Start of Block

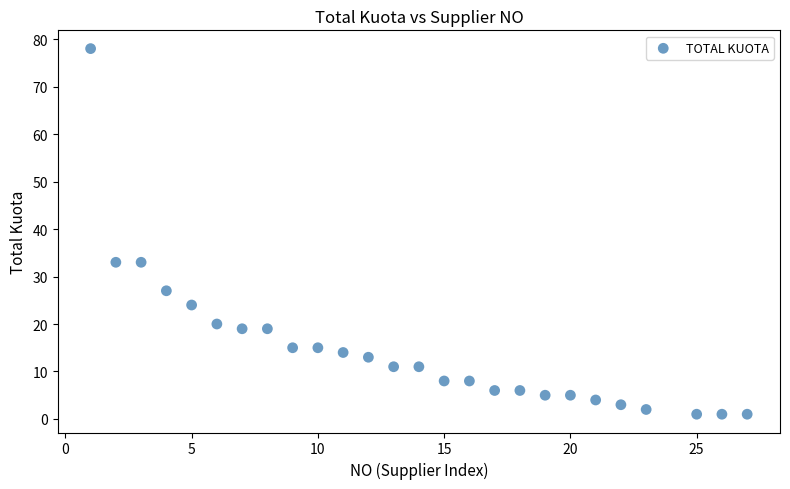

What is the range of Y values (max minus min)?

77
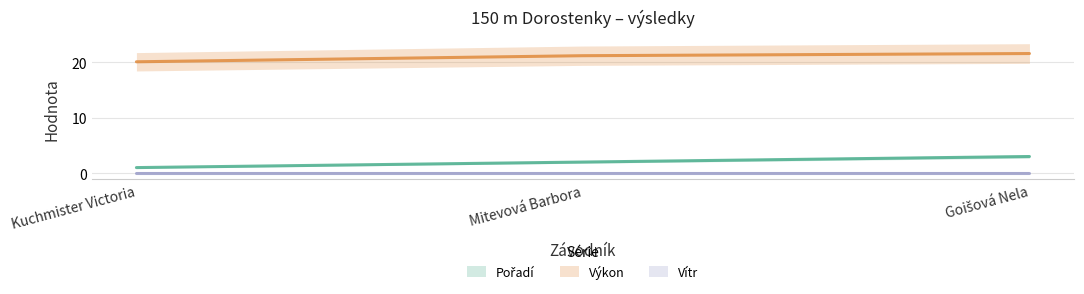

The value of Výkon at Goišová Nela is 35.7. True or false?

False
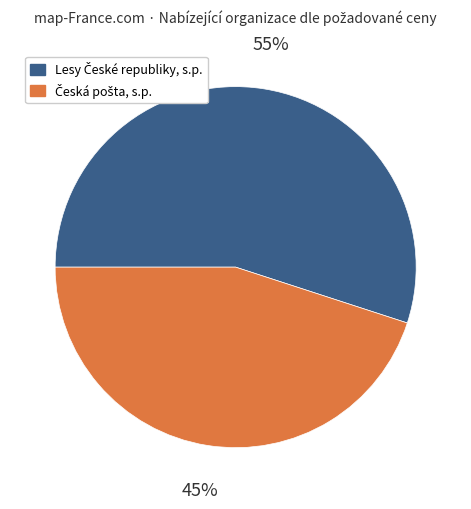

To the nearest percent, what is the difference between the largest and smallest slice percentages?

10%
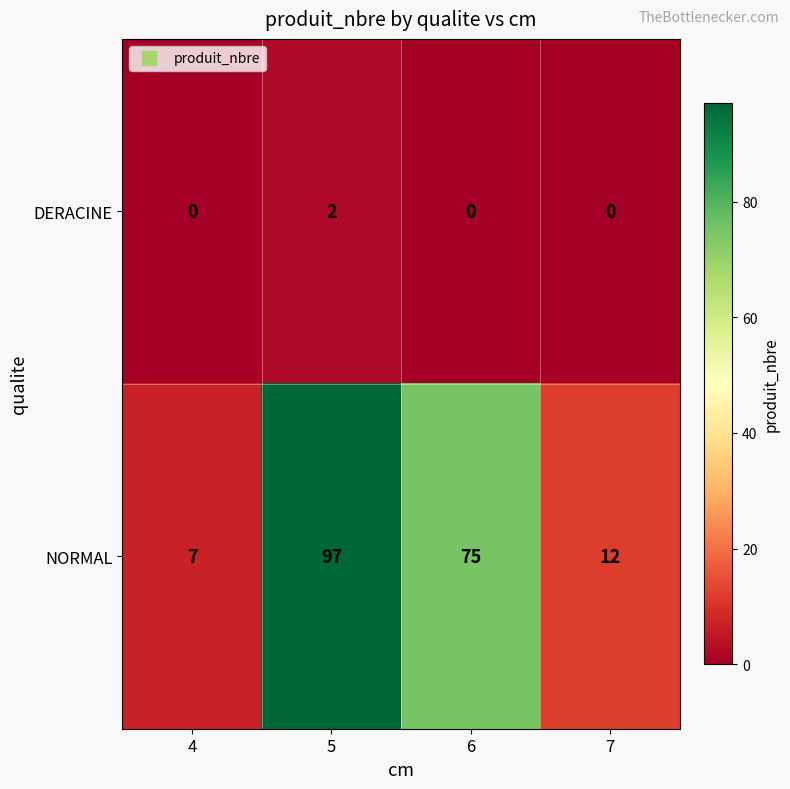

List the series in order of their overall mean, lowest first.

DERACINE, NORMAL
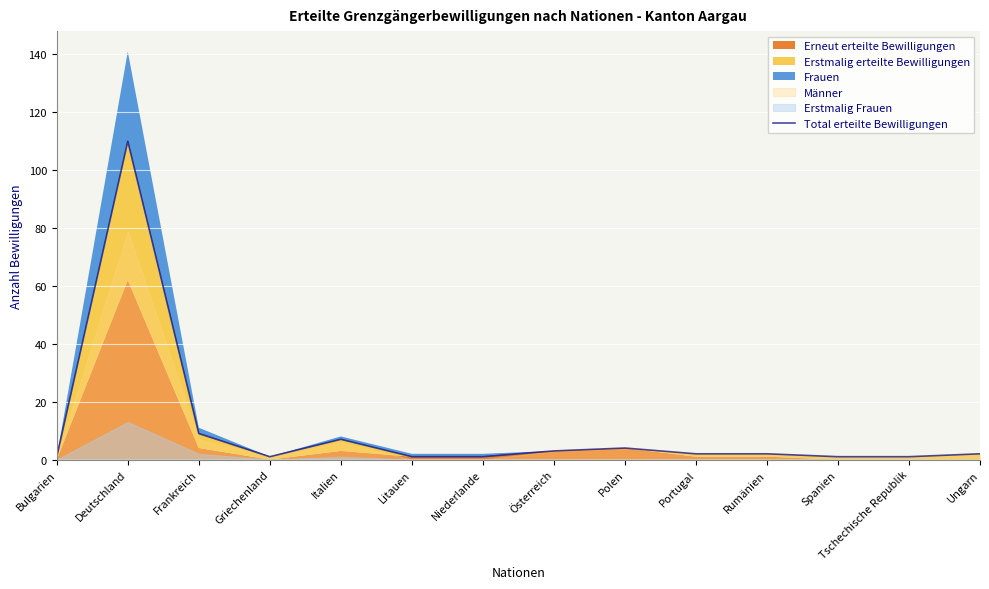

What is the label of the 9th point from the right?

Litauen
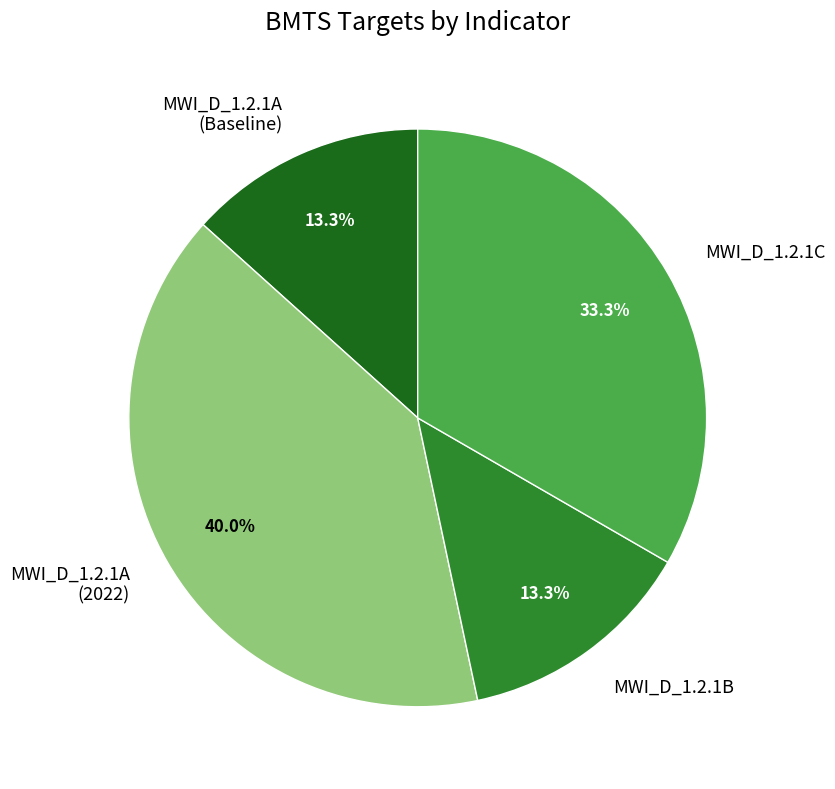

How much of the chart is everything except MWI_D_1.2.1C?

66.7%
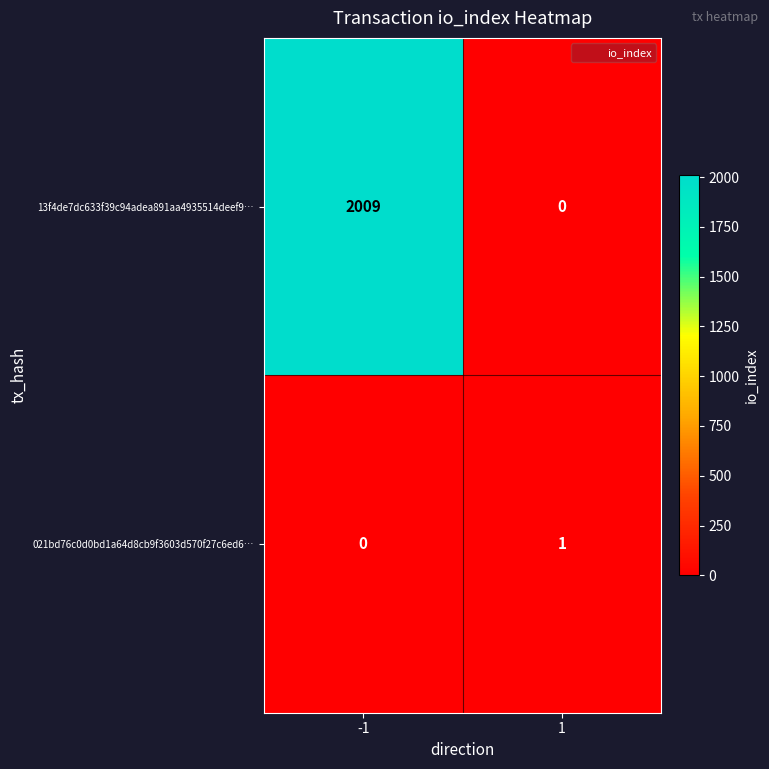

What is the spread (max minus min) of values at 1?

1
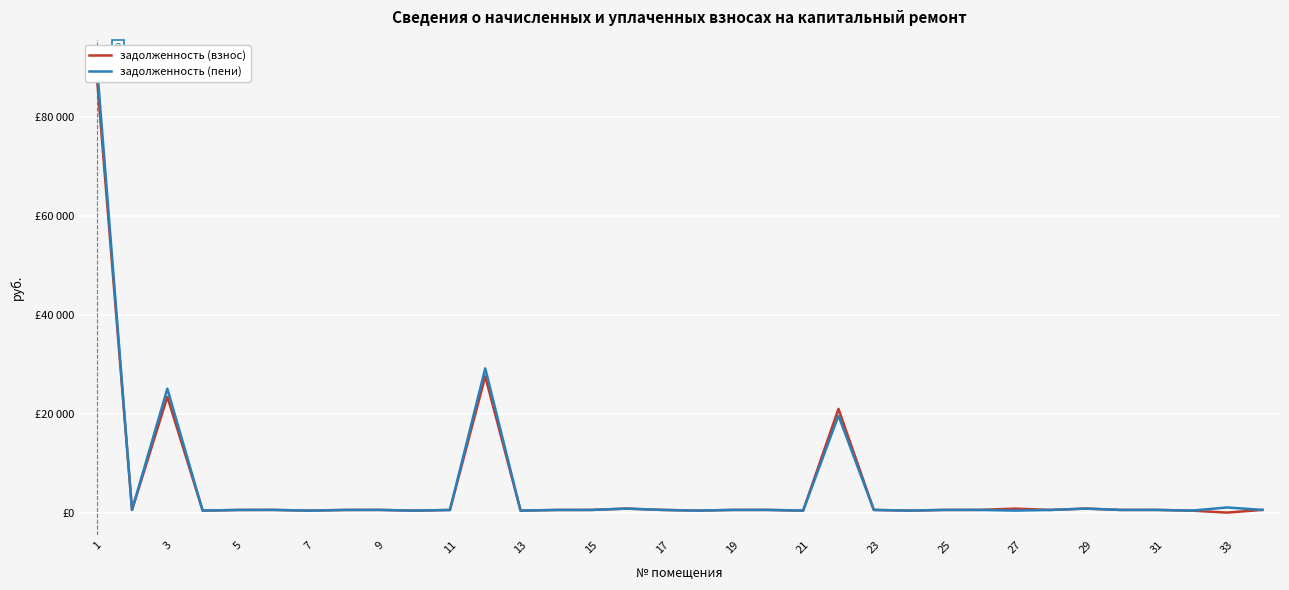

What is the difference between the second highest and minimum values in the задолженность (пени) series?

28795.8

End of Block

### Instruction
Copy all of the lines above word for word, leaving out the pictures.

### Answer to the exercise
What is the range of Y values (max minus min)?

77

The value of Výkon at Goišová Nela is 35.7. True or false?

False

To the nearest percent, what is the difference between the largest and smallest slice percentages?

10%

List the series in order of their overall mean, lowest first.

DERACINE, NORMAL

What is the label of the 9th point from the right?

Litauen

How much of the chart is everything except MWI_D_1.2.1C?

66.7%

What is the spread (max minus min) of values at 1?

1

What is the difference between the second highest and minimum values in the задолженность (пени) series?

28795.8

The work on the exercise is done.